#### [Aim of the task]
Go through the material below and count the lines containing the word "Wilson". Give that number by itself.

********************

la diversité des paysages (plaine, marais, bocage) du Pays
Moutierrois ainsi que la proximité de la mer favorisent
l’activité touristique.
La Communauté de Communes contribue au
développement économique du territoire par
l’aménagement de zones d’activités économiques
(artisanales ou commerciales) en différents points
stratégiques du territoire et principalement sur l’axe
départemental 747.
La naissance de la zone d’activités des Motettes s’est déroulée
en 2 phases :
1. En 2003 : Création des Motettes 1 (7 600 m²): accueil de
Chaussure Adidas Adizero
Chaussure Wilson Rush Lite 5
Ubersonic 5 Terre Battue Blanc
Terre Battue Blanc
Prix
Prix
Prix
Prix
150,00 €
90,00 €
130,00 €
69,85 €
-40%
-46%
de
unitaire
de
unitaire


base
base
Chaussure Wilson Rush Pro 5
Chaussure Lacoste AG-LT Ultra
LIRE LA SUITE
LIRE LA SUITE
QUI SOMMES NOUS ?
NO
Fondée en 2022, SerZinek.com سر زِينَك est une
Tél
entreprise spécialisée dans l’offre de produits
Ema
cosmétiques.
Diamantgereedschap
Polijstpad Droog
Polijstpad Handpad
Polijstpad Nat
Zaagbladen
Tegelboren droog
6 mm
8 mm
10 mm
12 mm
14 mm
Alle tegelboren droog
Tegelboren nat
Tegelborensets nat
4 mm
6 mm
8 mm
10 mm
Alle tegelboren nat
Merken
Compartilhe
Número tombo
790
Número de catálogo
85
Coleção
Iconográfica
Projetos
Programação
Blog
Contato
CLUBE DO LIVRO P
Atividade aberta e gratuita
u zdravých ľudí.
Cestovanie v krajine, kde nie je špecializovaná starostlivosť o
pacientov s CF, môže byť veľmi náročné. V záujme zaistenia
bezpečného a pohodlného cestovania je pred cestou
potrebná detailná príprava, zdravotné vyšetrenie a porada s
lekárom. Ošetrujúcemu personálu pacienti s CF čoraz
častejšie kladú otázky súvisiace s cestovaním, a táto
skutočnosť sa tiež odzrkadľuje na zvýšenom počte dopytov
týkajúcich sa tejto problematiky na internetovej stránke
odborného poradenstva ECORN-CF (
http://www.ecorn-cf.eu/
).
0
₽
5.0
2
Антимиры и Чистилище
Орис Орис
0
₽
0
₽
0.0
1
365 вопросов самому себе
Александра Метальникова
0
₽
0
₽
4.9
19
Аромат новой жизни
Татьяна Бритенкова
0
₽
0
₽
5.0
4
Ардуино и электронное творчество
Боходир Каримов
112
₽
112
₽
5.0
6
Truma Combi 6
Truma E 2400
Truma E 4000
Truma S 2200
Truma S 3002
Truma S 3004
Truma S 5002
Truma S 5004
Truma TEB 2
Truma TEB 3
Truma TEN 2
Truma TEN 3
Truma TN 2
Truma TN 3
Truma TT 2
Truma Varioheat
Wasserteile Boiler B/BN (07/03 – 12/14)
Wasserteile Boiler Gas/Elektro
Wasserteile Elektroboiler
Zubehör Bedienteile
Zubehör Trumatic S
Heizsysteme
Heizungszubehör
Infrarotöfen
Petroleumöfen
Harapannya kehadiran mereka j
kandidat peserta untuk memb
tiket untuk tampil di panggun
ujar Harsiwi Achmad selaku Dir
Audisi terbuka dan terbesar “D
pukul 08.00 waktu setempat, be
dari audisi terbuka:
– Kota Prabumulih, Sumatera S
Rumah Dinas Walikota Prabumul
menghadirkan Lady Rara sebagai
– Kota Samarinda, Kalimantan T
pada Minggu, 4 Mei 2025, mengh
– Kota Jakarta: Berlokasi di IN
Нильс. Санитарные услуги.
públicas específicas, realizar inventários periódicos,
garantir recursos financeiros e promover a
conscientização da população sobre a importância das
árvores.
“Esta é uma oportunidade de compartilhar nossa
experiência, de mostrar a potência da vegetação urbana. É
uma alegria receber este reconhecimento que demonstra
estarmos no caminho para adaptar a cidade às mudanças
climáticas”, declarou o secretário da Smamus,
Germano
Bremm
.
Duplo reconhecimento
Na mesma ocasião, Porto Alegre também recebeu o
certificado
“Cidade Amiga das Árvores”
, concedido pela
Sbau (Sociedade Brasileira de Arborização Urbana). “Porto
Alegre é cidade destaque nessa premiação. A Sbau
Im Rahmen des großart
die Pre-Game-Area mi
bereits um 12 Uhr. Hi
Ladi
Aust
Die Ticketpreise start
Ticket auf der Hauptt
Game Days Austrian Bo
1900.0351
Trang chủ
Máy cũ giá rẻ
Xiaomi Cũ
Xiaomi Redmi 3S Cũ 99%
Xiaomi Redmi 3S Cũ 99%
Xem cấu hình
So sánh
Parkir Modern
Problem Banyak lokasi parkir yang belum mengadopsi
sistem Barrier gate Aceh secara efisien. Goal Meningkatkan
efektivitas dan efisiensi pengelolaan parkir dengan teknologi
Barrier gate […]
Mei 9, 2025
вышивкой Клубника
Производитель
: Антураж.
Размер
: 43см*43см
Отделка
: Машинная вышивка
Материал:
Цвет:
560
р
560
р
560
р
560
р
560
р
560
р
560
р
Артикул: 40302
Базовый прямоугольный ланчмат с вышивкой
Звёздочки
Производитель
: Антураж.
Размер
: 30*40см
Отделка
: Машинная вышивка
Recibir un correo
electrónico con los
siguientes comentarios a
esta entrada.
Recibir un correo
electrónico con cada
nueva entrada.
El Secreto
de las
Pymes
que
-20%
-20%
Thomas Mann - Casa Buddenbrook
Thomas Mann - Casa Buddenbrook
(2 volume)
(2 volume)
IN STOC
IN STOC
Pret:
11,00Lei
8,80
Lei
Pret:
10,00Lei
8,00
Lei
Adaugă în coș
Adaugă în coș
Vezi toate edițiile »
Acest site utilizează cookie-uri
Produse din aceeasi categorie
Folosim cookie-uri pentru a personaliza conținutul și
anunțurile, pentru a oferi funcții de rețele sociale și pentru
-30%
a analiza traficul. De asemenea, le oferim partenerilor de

********************

#### [Output for this exercise]
2